## ASSIGNMENT
Return, word for word, the part of the passage on the Hudson Opera House below from "How the historic" up to and including "the occasional opera.".

## SOURCE PASSAGE
------------------------------------

How the historic Hudson Opera House paralleled—and propelled—the city’s cultural renaissance
The arched entranceway on Warren Street opens into a “grand hall” large enough to hold art exhibits and small performances. Larger performances are held in the West Room, and might be theatrical or musical, or a dance or a reading, or a cutting-edge multi-media event. At the Hudson Opera House, there is always something intriguing being presented. Last year the multicultural arts space hosted over a thousand events, most of them free to the public. Recent years here are not unlike the building’s 1880s heyday when it was Hudson’s cultural hubbub, offering plays and boxing matches and musicals and vaudeville and famous speakers and artists, even poultry shows—along with the occasional opera.

------------------------------------

## DATASET EXTRACT
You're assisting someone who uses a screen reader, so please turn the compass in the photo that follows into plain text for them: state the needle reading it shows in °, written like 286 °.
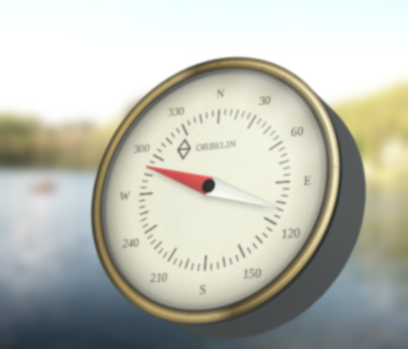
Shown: 290 °
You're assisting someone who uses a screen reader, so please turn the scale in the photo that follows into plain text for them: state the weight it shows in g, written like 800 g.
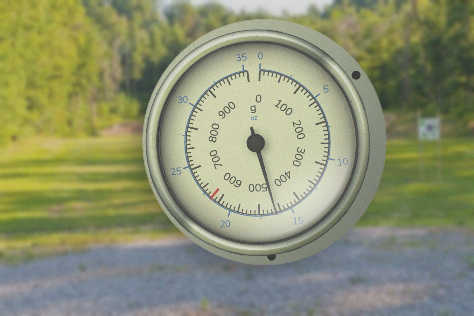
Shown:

------------------------------------

## ANSWER BOX
How the historic Hudson Opera House paralleled—and propelled—the city’s cultural renaissance
The arched entranceway on Warren Street opens into a “grand hall” large enough to hold art exhibits and small performances. Larger performances are held in the West Room, and might be theatrical or musical, or a dance or a reading, or a cutting-edge multi-media event. At the Hudson Opera House, there is always something intriguing being presented. Last year the multicultural arts space hosted over a thousand events, most of them free to the public. Recent years here are not unlike the building’s 1880s heyday when it was Hudson’s cultural hubbub, offering plays and boxing matches and musicals and vaudeville and famous speakers and artists, even poultry shows—along with the occasional opera.